▶ Consignes
1. Dans le texte sur Air Algérie, quels sont les objectifs principaux cités par le PDG pour la satisfaction des passagers ? Donne-les tous.
2. Dans les entrées, de la ligne contenant "collectors: P. M." jusqu'à la fin des entrées, remplace "country" par "pays" et recopie seulement ces lignes, sans rien changer d'autre.

▶ Texte fourni

⁂

Le PDG d'Air Algérie explique les nombreux retards des vols de la
compagnie par des raisons d'ordre technique, logistique et… législatif.
« Renforcement de notre flotte avec l'acquisition de onze nouveaux
avions, transporteur officiel de l'équipe nationale de football pour la Coupe
du monde, nouvelles tenues du personnel navigant, lifting de notre logotype.
Puis la persévérance dans nos efforts pour le maintien de la satisfaction des
passagers avec comme objectifs principaux, la sécurité, la ponctualité et le
confort.» C'est en substance ce qu'écrit le PDG d'Air Algérie dans «Le Mot» du
numéro 1 d'«Algeria Pass», «un petit guide de l'Algérie» contenant des
informations jugées «utiles» aux passagers, par ses concepteurs (trices) de
boîtes privées. Ce nouveau-né renferme deux fiches de renseignement
(détachables) que les passagers algériens sont tenus de remplir et de remettre
à la police des frontières (PAF) à chaque fois qu'ils rentrent d'un voyage. Au
passage, il est quand même curieux que l'Algérie continue de contrôler ses
ressortissants à leur rentrée, dans leur pays, alors qu'à leur sortie du
territoire national, ils sont tous fichés et enregistrés dans des systèmes
informatiques performants. Mais remplir une fiche de police lorsqu'on rentre
dans son pays est une autre histoire d'autoritarisme.

⁂

▶ Données enregistrées

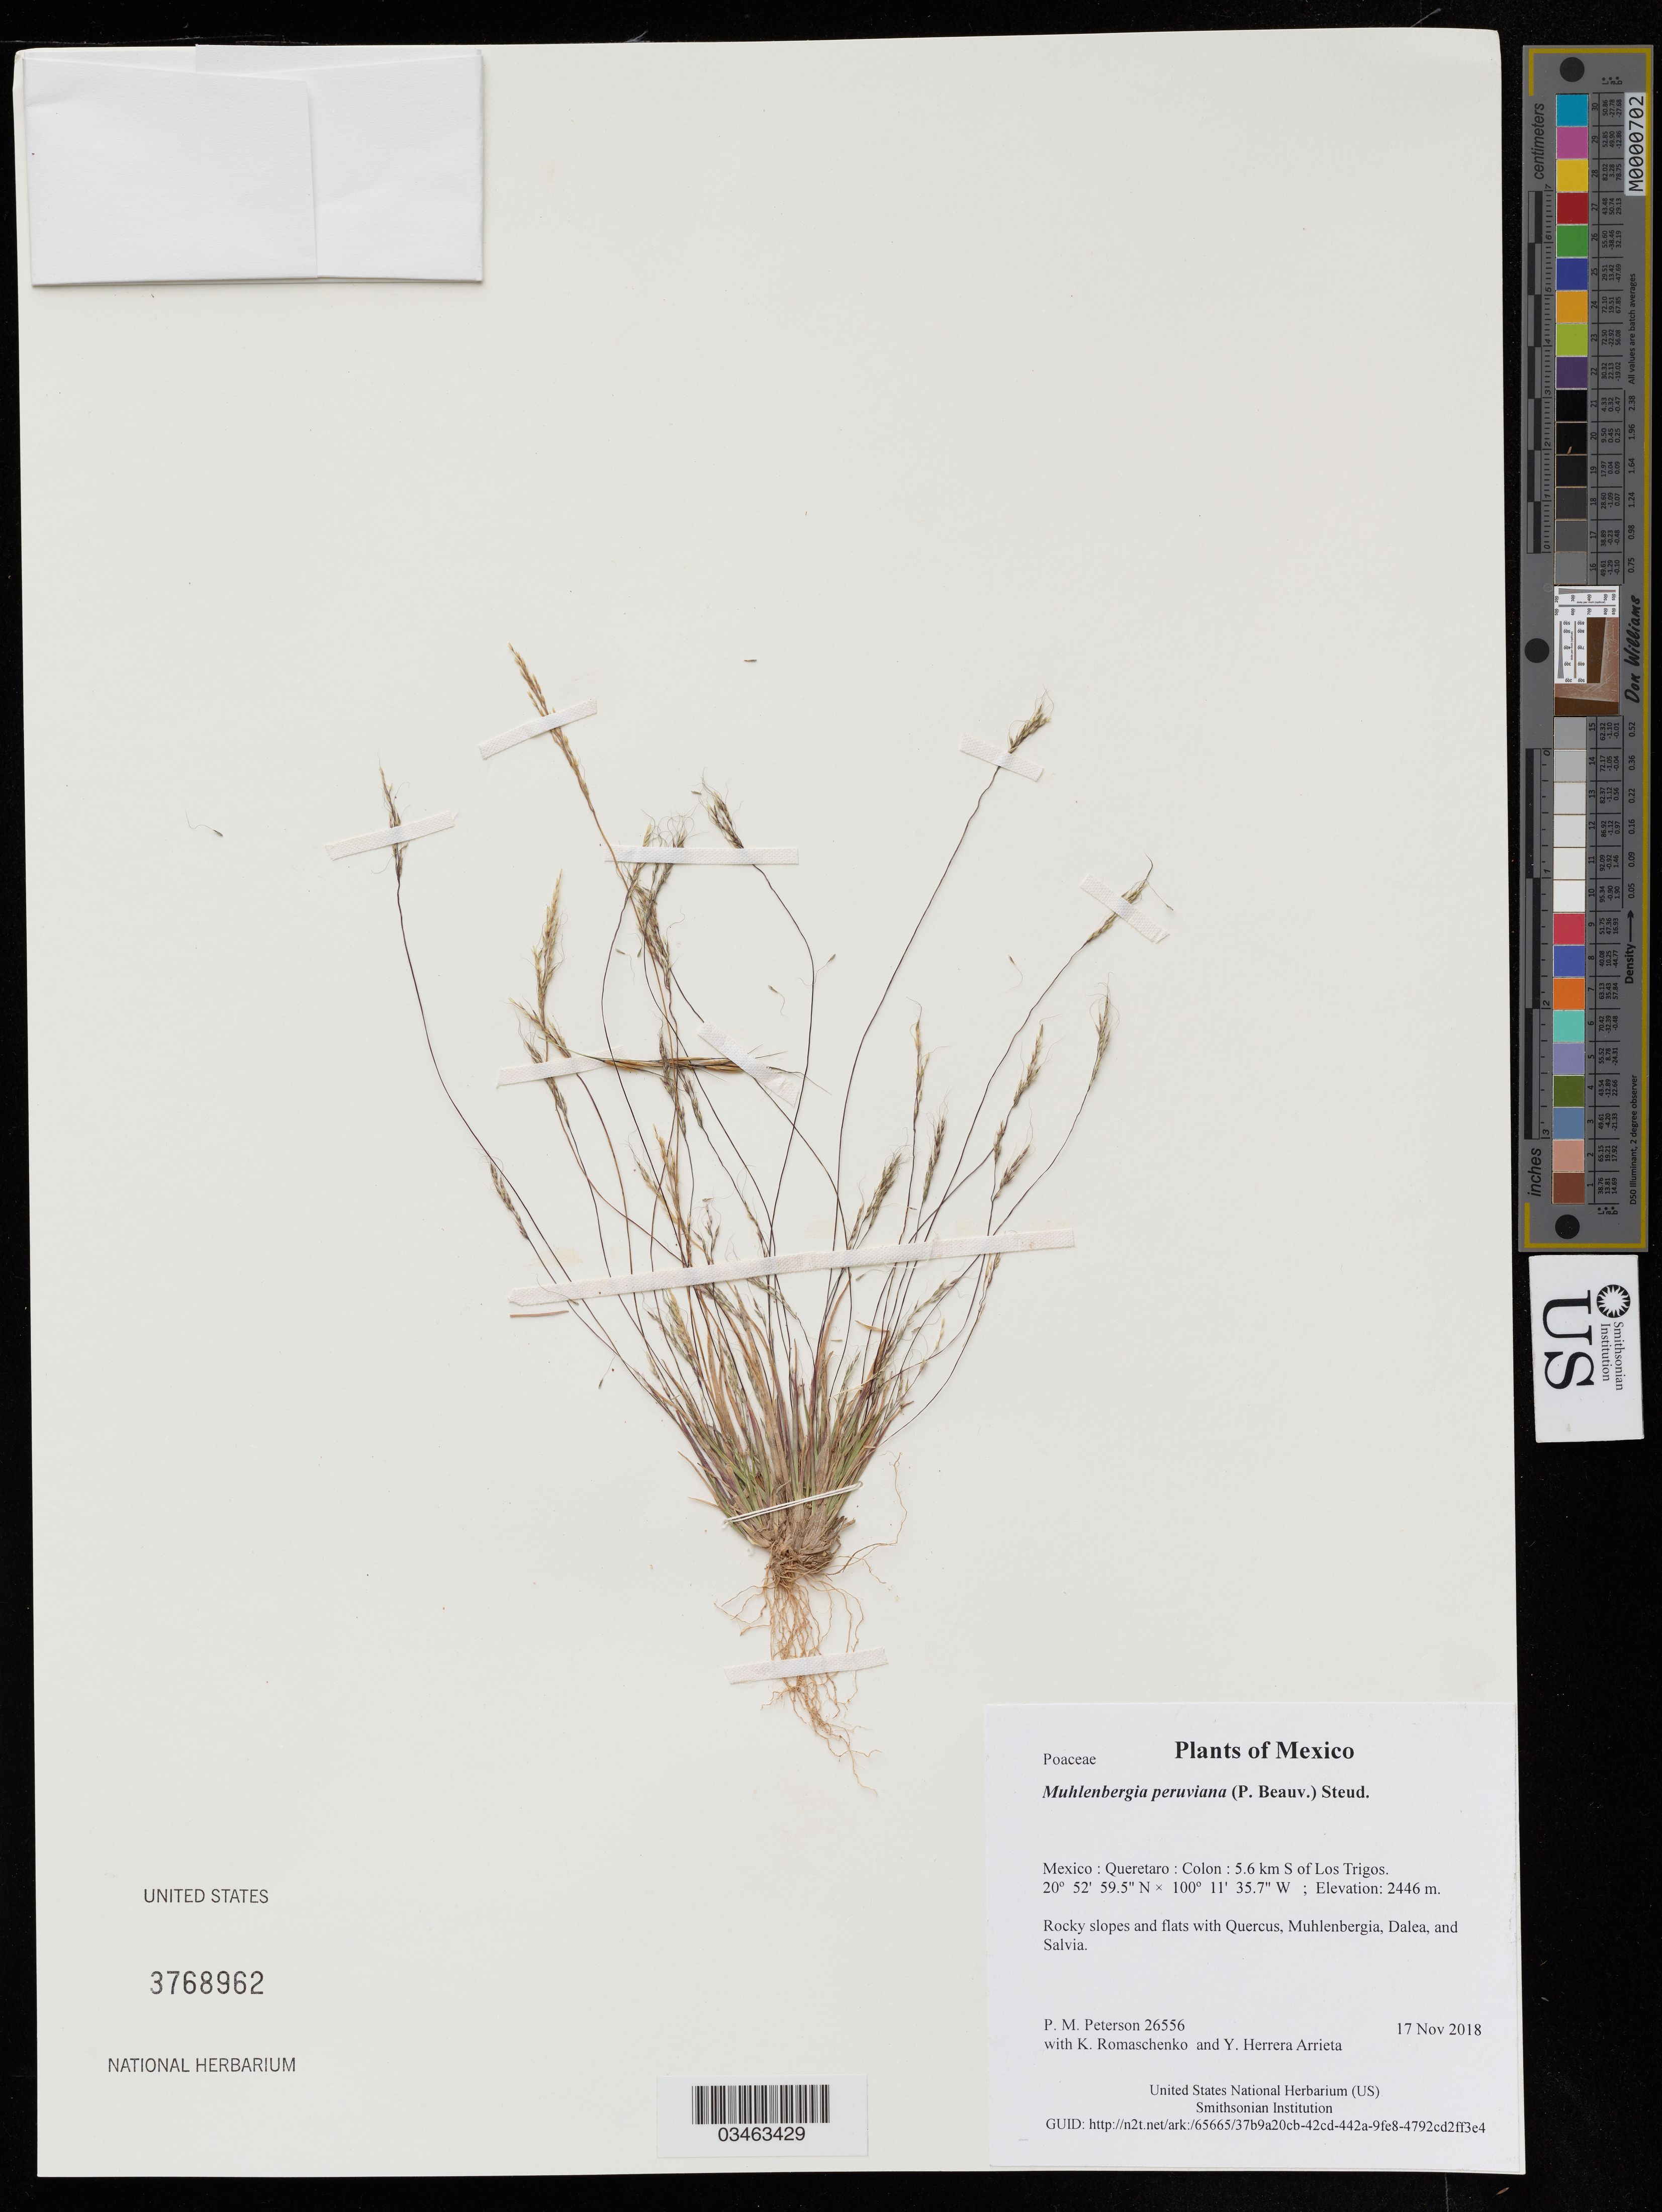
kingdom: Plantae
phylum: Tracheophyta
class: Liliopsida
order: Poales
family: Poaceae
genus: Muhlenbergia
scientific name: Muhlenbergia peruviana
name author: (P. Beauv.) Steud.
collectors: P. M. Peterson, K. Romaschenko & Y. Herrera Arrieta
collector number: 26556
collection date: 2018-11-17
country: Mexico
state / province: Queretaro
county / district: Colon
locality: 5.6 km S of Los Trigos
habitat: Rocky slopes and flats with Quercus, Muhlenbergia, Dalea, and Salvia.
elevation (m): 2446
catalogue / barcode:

⁂

▶ Réponses aux consignes
1. La sécurité, la ponctualité et le confort.

2.
collectors: P. M. Peterson, K. Romaschenko & Y. Herrera Arrieta
collector number: 26556
collection date: 2018-11-17
pays: Mexico
state / province: Queretaro
county / district: Colon
locality: 5.6 km S of Los Trigos
habitat: Rocky slopes and flats with Quercus, Muhlenbergia, Dalea, and Salvia.
elevation (m): 2446
catalogue / barcode:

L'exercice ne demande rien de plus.